The former owner of the home filed a federal lawsuit, claiming family members got sick from chemicals buried under it. A federal judge dismissed the suit in 2003, and a federal appeals court affirmed the dismissal.
From 2013 to 2016, the project took place inside a large tent-like enclosure, called an engineering control structure, which had a chemical agent filtration system that kept the structure under negative pressure at all times.
With near-real-time air monitoring, neighbors were advised of a shelter-in-place program, which would involve sirens and phone calls.
Gardner said the shelter-in-place plans never had to be enacted during the riskiest segment of the cleanup.
When the cleanup continues, Gardner said crews will wear construction site standard safety equipment, with the addition of a paper Tyvek suit, booties and an extra pair of gloves. If air-monitoring detects something, crews can increase their safety equipment, including a full-face respirator.
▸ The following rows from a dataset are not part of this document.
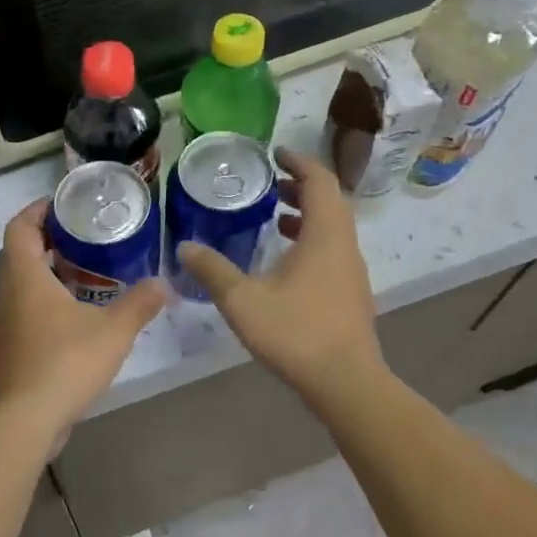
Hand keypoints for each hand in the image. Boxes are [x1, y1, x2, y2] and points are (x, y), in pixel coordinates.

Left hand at [0, 199, 168, 446]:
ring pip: (19, 285)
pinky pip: (21, 312)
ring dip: (45, 275)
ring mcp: (1, 324)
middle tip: (83, 238)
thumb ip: (140, 304)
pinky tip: (73, 320)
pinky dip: (43, 304)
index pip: (20, 225)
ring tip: (84, 275)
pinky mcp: (4, 350)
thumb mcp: (113, 330)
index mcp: (24, 275)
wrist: (21, 422)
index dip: (39, 209)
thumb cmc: (64, 363)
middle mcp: (5, 293)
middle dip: (48, 241)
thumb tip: (163, 283)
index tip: (65, 205)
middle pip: (18, 253)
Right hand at [176, 148, 381, 401]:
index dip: (298, 161)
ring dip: (306, 214)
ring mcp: (351, 271)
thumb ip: (213, 271)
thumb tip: (185, 247)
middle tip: (270, 182)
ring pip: (332, 227)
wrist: (346, 382)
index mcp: (325, 234)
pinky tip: (284, 261)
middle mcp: (344, 245)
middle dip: (301, 186)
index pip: (319, 180)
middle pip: (329, 200)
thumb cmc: (296, 333)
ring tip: (274, 216)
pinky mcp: (350, 293)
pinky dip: (310, 240)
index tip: (275, 153)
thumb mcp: (243, 300)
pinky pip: (332, 250)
Since the beginning of the project, the Army Corps of Engineers has said that after the cleanup it will restore the property to residential standards, which would enable unrestricted future use of the property.
“We’ll be doing simple planting, basically turning it into big lawn,” said Gardner.
Over the years, some neighbors expressed concern for their family’s health, and property values of their multimillion-dollar homes. There is no indication anyone has suffered health problems during the cleanup.
Gardner said the project will likely resume by the end of May or beginning of June.
“Right now we’re hoping to finish excavation this summer, and our goal is to finish restoration of the property by the end of summer so it can be returned to the property owner for whatever use they would like,” said Gardner.
The property is now owned by American University.